## Activity
Copy, from the material below, each line that contains the word "veel".

## Records for this exercise

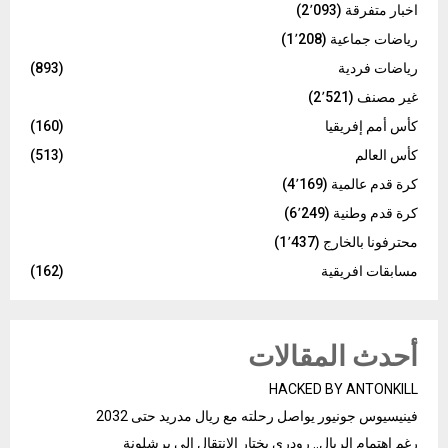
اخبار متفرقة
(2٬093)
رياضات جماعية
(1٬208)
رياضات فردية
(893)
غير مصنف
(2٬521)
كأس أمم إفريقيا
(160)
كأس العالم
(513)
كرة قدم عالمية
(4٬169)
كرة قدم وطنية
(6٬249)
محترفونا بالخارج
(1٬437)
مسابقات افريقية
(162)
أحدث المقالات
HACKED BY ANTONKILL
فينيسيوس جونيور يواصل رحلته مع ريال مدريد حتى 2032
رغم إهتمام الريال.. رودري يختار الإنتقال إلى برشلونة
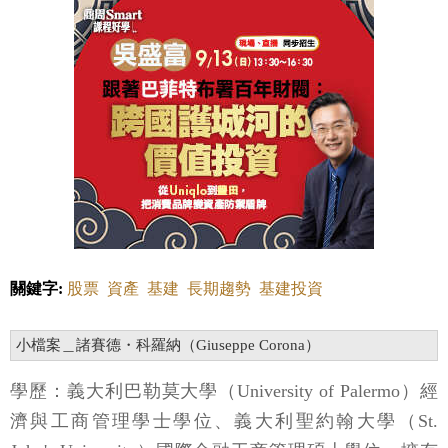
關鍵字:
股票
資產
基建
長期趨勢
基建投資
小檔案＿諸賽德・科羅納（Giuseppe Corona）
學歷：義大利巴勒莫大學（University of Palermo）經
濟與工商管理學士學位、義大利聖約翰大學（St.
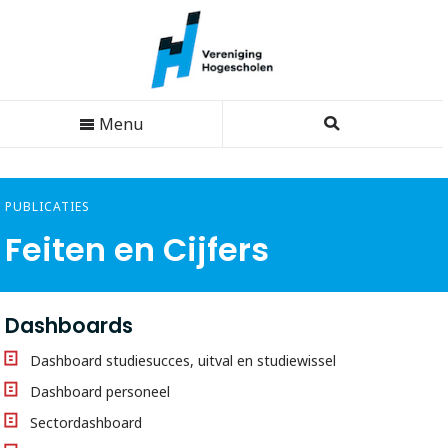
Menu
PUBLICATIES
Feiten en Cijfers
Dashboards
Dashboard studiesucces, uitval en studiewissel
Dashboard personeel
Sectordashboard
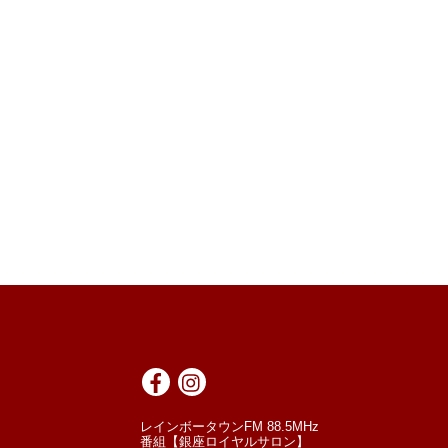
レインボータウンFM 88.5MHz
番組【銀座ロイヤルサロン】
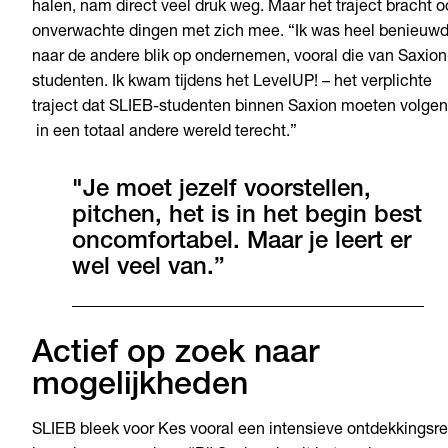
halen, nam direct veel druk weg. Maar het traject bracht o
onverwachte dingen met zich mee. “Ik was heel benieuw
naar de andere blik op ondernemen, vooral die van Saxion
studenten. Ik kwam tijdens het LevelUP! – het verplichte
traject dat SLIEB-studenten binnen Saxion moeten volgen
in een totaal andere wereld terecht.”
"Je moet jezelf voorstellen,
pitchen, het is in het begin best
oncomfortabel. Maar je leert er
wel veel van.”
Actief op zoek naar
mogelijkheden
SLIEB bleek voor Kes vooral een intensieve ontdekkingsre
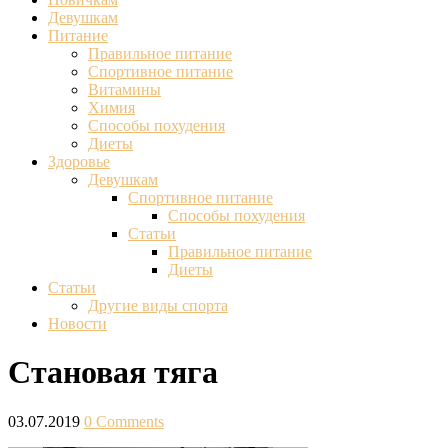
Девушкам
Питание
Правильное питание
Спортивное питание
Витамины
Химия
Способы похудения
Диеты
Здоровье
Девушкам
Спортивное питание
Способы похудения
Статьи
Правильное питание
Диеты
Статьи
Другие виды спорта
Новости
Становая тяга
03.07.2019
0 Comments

## Output below
halen, nam direct veel druk weg. Maar het traject bracht o
wel veel van.”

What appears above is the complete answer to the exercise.